World Day for Animals in Labs: Small Protesters Hit Parliament With Big Problem

For Immediate Release:

24 April 2020

Contact:

Jennifer White +44 (0) 20 7837 6327, ext 222; [email protected]

WORLD DAY FOR ANIMALS IN LABS: SMALL PROTESTERS HIT PARLIAMENT WITH BIG PROBLEM

PETA Calls On the Government to End Cruel Tests on Animals

London – Despite social distancing (or because of it), PETA held a protest with an army of adorable animal figurines outside the Houses of Parliament today to mark World Day for Animals in Laboratories. Similar protests were staged around the world, from Paris to Sydney.
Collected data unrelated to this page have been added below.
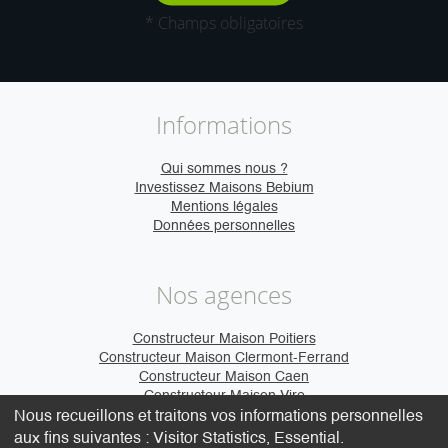
* Champs obligatoires
Informations
Qui sommes nous ?
Investissez Maisons Bebium
Mentions légales
Données personnelles
Nos agences
Constructeur Maison Poitiers
Constructeur Maison Clermont-Ferrand
Constructeur Maison Caen
Constructeur Maison Vire
Nous recueillons et traitons vos informations personnelles
aux fins suivantes :
Visitor Statistics, Essential
.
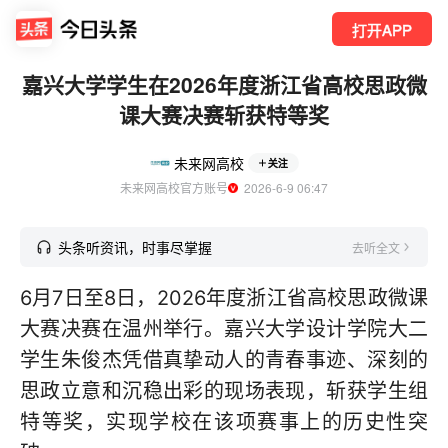
打开APP
嘉兴大学学生在2026年度浙江省高校思政微
课大赛决赛斩获特等奖
未来网高校
关注
未来网高校官方账号
  2026-6-9 06:47
头条听资讯，时事尽掌握
去听全文
6月7日至8日，2026年度浙江省高校思政微课
大赛决赛在温州举行。嘉兴大学设计学院大二
学生朱俊杰凭借真挚动人的青春事迹、深刻的
思政立意和沉稳出彩的现场表现，斩获学生组
特等奖，实现学校在该项赛事上的历史性突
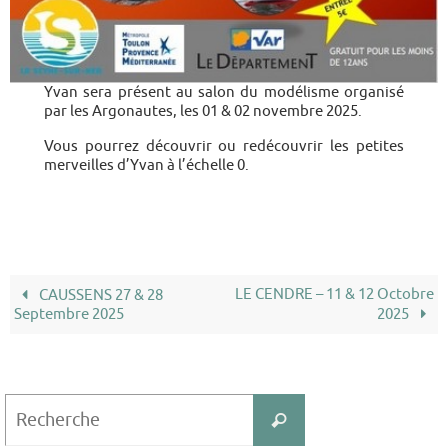
Yvan sera présent au salon du modélisme organisé
par les Argonautes, les 01 & 02 novembre 2025.
Vous pourrez découvrir ou redécouvrir les petites
merveilles d’Yvan à l’échelle 0.
LE CENDRE – 11 & 12 Octobre
CAUSSENS 27 & 28
Septembre 2025
2025
Search
Recherche
for:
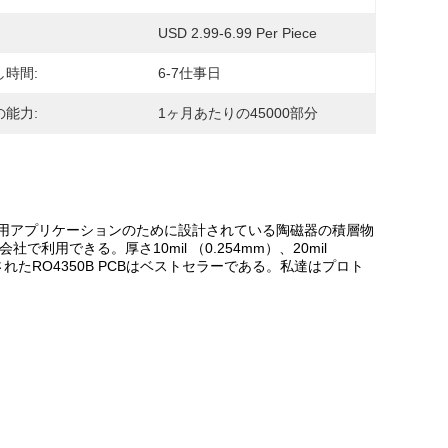
USD 2.99-6.99 Per Piece
し時間:
6-7仕事日
の能力:
1ヶ月あたりの45000部分
の商用アプリケーションのために設計されている陶磁器の積層物
社で利用できる。厚さ10mil （0.254mm）、20mil
二重味方されたRO4350B PCBはベストセラーである。私達はプロト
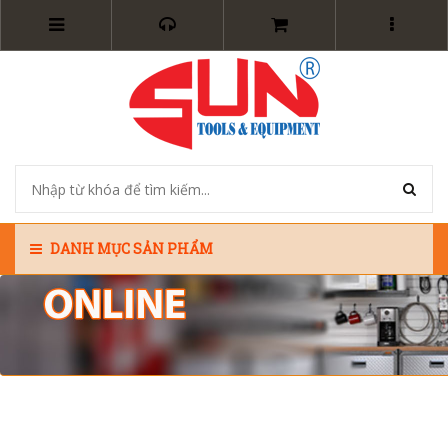
DANH MỤC SẢN PHẨM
Animals in laboratories suffer on a massive scale: in 2018 alone, 3.52 million procedures were carried out on animals in Great Britain. Many – including mice, rats, guinea pigs, dogs, rabbits, and monkeys – were poisoned, burned, cut apart, emotionally traumatised, forced to swim for survival, or infected with diseases. In 2017, an additional 1.81 million animals were used as breeding machines, killed for their body parts, or left to languish in cages for their entire lives.
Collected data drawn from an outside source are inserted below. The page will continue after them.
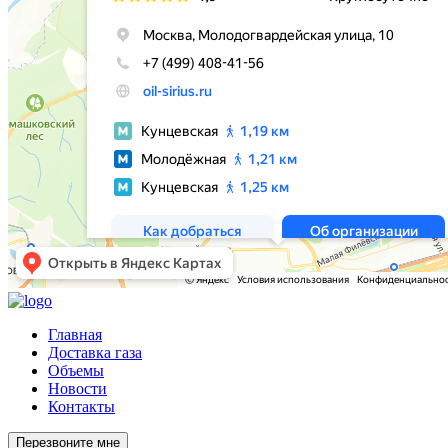
Главная
Доставка газа
Объемы
Новости
Контакты
Перезвоните мне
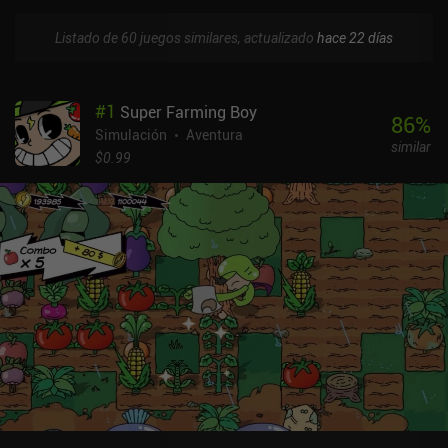
Listado de 60 juegos similares, actualizado
hace 22 días
#
1
Super Farming Boy
86
%
Simulación
Aventura
similar
$0.99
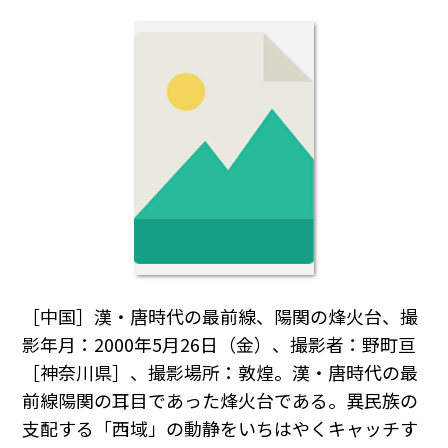
［中国］漢・唐時代の最前線、陽関の烽火台、撮
影年月：2000年5月26日（金）、撮影者：野町亘
［神奈川県］、撮影場所：敦煌。漢・唐時代の最
前線陽関の耳目であった烽火台である。異民族の
支配する「西域」の動静をいちはやくキャッチす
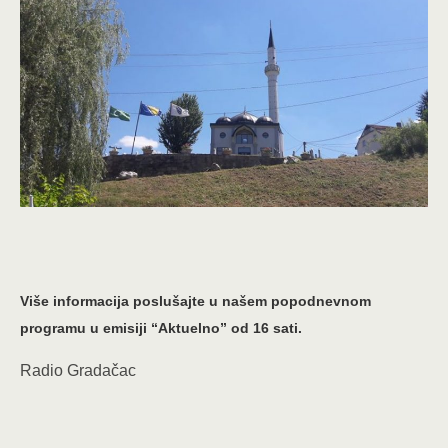
Više informacija poslušajte u našem popodnevnom
programu u emisiji “Aktuelno” od 16 sati.
Radio Gradačac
Yet studies show that 90% of basic research – most of which involves experiments on animals – fails to deliver treatments for humans.

“Reliance on the broken model of animal testing must end,” says PETA Science Policy Adviser Dr Julia Baines. “The government has a moral obligation to advance human health, and it can do so more effectively by recognising the delays caused by flawed experiments on animals. To provide effective treatments and vaccines urgently required by patients, it’s vital that we switch to innovative human-relevant technology – and there’s no better place to start than with coronavirus vaccine testing.”

PETA is calling on the government to commit to phasing out all animal experiments and redirecting resources to superior, non-animal methods such as sophisticated tests using human cells and tissues and advanced computer-modelling techniques which would benefit humans and animals alike.